## Directions for this task
Take the lines below from the one with "ISCRIVITI AL PANEL SP" through the one with "strava pre vašu" and print only them, exactly. Don't print the pictures.

## Provided information
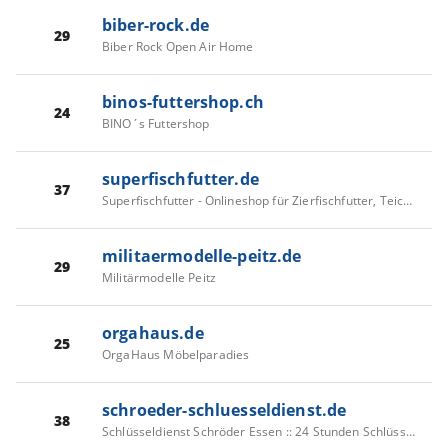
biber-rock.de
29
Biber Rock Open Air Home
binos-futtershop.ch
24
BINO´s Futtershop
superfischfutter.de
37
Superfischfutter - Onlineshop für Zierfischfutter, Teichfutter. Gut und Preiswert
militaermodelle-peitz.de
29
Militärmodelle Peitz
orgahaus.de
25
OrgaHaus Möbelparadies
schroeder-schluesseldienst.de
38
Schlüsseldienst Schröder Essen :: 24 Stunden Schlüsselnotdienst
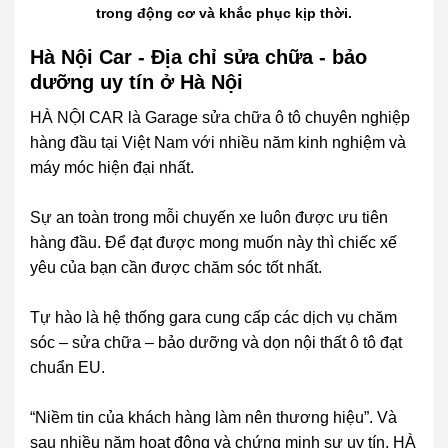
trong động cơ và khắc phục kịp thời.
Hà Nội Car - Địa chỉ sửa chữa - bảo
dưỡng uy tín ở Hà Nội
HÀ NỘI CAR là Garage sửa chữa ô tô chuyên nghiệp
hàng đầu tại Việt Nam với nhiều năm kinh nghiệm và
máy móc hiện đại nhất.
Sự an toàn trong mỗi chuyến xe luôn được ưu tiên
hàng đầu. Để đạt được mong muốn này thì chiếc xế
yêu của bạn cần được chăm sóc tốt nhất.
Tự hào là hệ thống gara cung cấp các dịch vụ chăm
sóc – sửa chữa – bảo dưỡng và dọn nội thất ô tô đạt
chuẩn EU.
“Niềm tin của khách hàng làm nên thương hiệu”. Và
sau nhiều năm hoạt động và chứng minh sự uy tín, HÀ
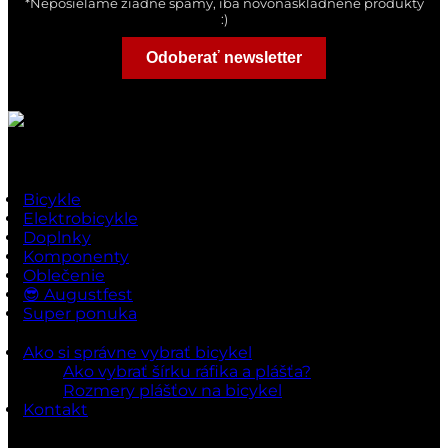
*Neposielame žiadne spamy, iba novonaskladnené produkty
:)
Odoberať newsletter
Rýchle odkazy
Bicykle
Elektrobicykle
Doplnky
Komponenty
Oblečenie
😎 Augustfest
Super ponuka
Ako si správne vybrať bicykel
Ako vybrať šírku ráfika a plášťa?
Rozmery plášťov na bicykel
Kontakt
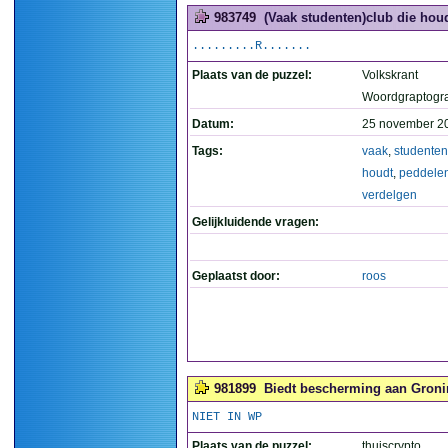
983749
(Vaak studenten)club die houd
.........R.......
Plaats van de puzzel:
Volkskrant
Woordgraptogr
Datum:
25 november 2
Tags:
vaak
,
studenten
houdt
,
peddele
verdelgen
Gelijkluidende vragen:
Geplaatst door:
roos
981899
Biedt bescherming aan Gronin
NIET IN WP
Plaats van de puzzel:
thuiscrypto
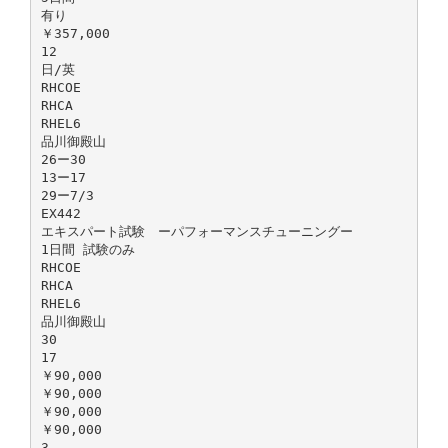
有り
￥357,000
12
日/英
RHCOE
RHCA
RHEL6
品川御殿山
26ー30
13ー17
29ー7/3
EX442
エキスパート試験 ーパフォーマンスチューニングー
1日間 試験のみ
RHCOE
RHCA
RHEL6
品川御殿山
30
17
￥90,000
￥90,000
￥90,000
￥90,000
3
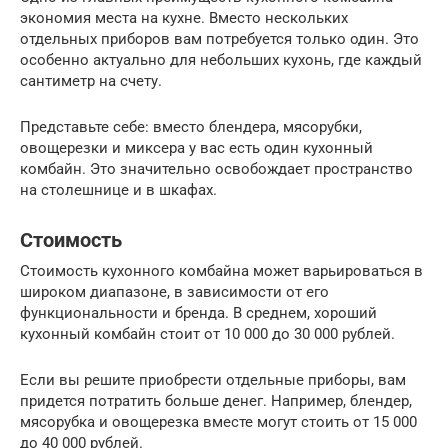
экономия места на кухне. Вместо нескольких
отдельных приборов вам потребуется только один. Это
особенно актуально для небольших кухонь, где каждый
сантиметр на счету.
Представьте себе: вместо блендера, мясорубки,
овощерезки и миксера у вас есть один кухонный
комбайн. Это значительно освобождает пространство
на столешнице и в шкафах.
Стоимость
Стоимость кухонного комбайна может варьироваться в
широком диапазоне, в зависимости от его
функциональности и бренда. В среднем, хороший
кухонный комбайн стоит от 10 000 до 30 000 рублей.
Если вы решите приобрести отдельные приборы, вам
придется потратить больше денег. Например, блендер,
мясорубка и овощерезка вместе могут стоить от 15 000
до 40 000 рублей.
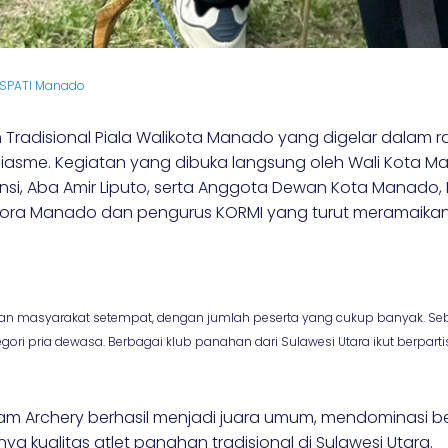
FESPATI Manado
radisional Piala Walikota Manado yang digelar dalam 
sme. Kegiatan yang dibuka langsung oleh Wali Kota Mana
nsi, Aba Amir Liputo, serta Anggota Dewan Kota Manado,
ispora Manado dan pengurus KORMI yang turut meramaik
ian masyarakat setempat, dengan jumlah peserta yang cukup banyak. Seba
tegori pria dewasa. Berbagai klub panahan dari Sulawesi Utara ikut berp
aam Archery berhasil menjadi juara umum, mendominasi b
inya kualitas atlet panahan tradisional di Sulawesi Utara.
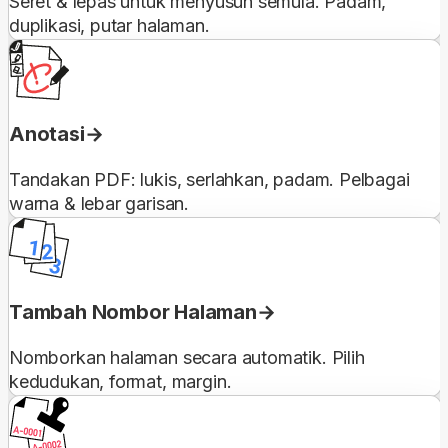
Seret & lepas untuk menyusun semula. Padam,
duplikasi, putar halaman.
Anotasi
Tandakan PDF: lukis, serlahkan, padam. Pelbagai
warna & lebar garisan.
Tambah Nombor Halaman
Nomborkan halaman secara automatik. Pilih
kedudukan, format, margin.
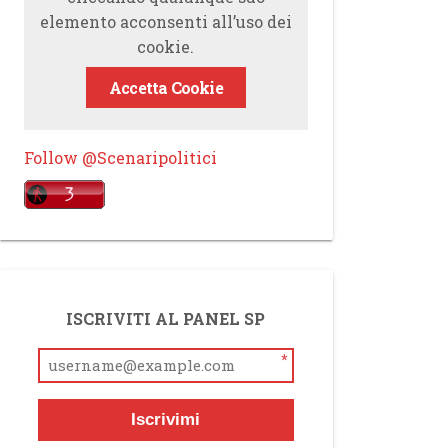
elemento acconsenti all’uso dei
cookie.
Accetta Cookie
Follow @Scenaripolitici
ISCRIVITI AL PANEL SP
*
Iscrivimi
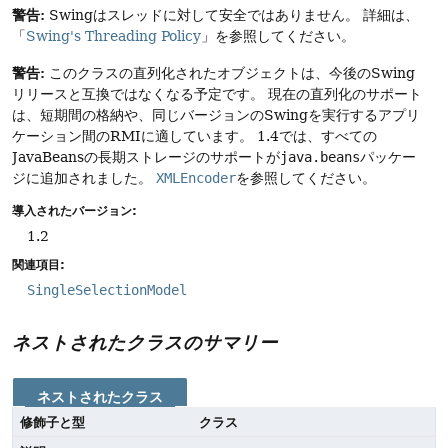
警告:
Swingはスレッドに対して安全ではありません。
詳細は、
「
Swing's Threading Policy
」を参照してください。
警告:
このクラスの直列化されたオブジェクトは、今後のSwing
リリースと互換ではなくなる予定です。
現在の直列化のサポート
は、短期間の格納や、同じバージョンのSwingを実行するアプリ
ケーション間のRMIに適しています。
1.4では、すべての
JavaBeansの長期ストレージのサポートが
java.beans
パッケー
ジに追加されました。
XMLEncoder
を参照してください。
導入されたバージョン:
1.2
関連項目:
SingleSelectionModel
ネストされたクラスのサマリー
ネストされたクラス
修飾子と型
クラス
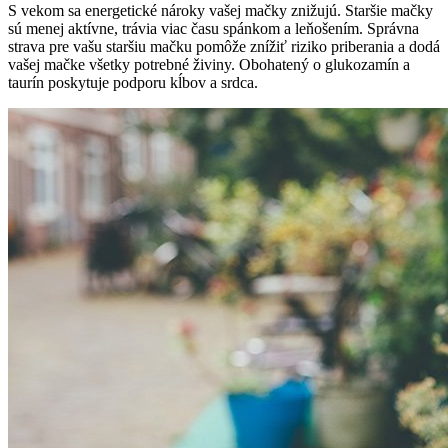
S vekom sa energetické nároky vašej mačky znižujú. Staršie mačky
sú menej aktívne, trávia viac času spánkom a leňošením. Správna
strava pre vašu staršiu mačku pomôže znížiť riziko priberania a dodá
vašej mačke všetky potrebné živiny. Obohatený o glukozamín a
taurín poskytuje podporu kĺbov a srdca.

==

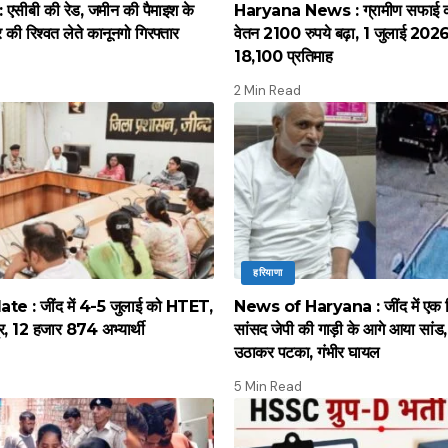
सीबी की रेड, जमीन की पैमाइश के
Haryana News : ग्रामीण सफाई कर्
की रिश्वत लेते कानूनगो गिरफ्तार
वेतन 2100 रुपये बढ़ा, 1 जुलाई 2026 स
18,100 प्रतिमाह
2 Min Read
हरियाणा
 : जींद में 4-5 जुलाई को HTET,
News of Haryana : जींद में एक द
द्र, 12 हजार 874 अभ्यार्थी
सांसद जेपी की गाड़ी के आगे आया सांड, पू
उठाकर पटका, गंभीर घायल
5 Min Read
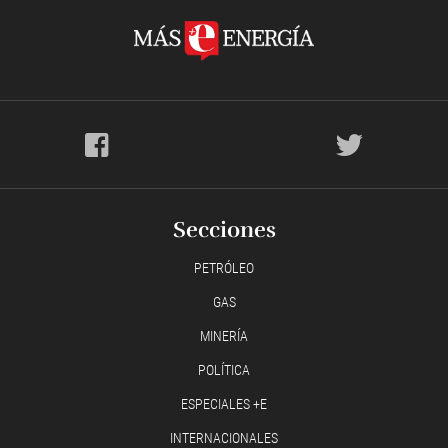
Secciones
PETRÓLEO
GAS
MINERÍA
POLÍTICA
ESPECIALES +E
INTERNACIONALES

## Completed task
ISCRIVITI AL PANEL SP
*
Iscrivimi
警告:
Swingはスレッドに対して安全ではありません。
詳細は、
「
Swing's Threading Policy
」を参照してください。
警告:
このクラスの直列化されたオブジェクトは、今後のSwing
リリースと互換ではなくなる予定です。
現在の直列化のサポート
は、短期間の格納や、同じバージョンのSwingを実行するアプリ
ケーション間のRMIに適しています。
1.4では、すべての
JavaBeansの長期ストレージのサポートが
java.beans
パッケー
ジに追加されました。
XMLEncoder
を参照してください。
導入されたバージョン:
1.2
関連項目:
SingleSelectionModel
ネストされたクラスのサマリー
ネストされたクラス
修飾子と型
クラス
S vekom sa energetické nároky vašej mačky znižujú. Staršie mačky
sú menej aktívne, trávia viac času spánkom a leňošením. Správna
strava pre vašu staršiu mačku pomôže znížiť riziko priberania a dodá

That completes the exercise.